Alamance Regional Medical Center Special Care Neonatal Intensive Care Unit [Burlington, NC]
Project category: Remodel/Renovation (completed January 2006)
Chief administrator: John G. Currin, Jr., President, (336) 538-7000
Firm: Peterson Associates, PA, (704) 364-3400
Design team: C.D. “Buddy” Moose, AIA, President, Principal-in-Charge; Timothy S. Knapp, AIA, LEED AP, Principal, Project Manager; Susan E. Green, Architectural Designer; Michael A. Rogers, PE, Vice-President, Mechanical Engineer; William C. Fox, PE, Associate, Electrical Engineer; Scott L. Cathey, CPD/CIPE, Plumbing Designer
Photography: ©2006 Tim Buchman; © Carolina Photo Group Charlotte
Total building area (sq. ft.): 6,100
Construction cost/sq. ft.: $184
Total construction cost (excluding land): $1,123,612
Alamance Regional Medical Center, continuously developing new facilities for their surrounding communities, wanted to transform their existing nursery area into a Special Care Neonatal Intensive Care Unit (NICU) to deliver advanced medical care in a comfortable, safe environment for babies and their families.
Although a state-of-the-art NICU greatly increases the survival of premature or low-birth–weight infants, designing an optimal healing environment comes with several unique design challenges.

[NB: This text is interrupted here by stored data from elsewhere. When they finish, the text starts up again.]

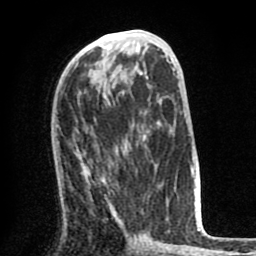
Breast MRI (dynamic contrast-enhanced), one axial slice; slice 34 of 80 in the series (ordered by position); cropped to one breast; dynamic contrast-enhanced series, time point 2 of 8 at this slice position (early post-contrast); 1.5 T; TE 2.6 ms, TR 6.1 ms; 256 × 256 image matrix. Female patient.
Structures marked on this image (semi-automatic segmentation, software-assisted and operator-edited):
- enhancing-tissue mask used for the functional tumour volume (all voxels passing the contrast-enhancement thresholds inside the analysis volume; usually the tumour): bounding box <73,150,135,242> (left, top, right, bottom; pixels)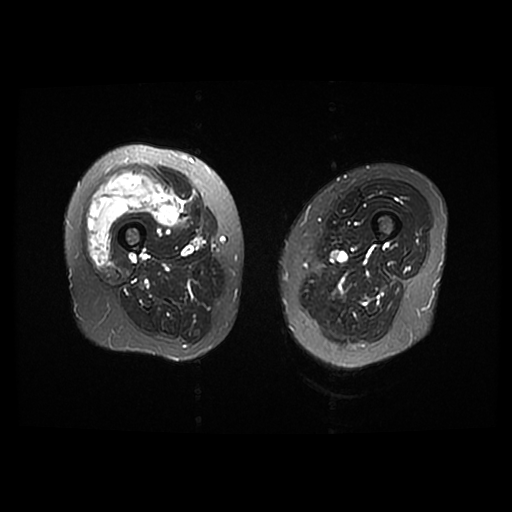
MRI of an extremity soft-tissue mass, one axial slice. Slice 13 of 42 in the series (ordered by position). T2-weighted fat-saturated. 6 mm slice thickness. 512 × 512 image matrix. Female patient. Case-level facts recorded for this patient, not image findings: histological type: pleiomorphic undifferentiated sarcoma; grade: high; site of the primary tumour: right quadricep.
Outlined on this slice (manually delineated by an expert):
- gross tumour volume including surrounding oedema: box from (x=87, y=170) to (x=179, y=266) px
- gross tumour volume (mass): (x=87, y=170)–(x=179, y=266)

A soothing, comfortable atmosphere helps facilitate the healing process and makes the interaction between parents and babies more enjoyable. In addition, since stressors for premature infants include many elements sometimes unavoidable in a hospital environment—uncontrolled direct light, high ambient-noise levels, and temperature and humidity fluctuations—the designers had to balance the needs of caregivers and their tiny patients.
Multiple light sources are used to illuminate the open floor plan with the appropriate light levels. Each bassinet has recessed lighting for procedures and examinations, indirect lighting for soft general illumination, and natural lighting from exterior windows outfitted with automatic shades and a low-emissivity coating for jaundiced infants. To eliminate or reduce noise levels, visual alarms and pagers were used whenever possible. Despite an open floor plan, each infant-care area can be closed off with a privacy screen to support the needs of the family and promote the critical bonding element between parents and child. Finally, a medically appropriate color palette and soft, curvilinear walls and floor patterns help promote a soothing environment for patients, families, and staff.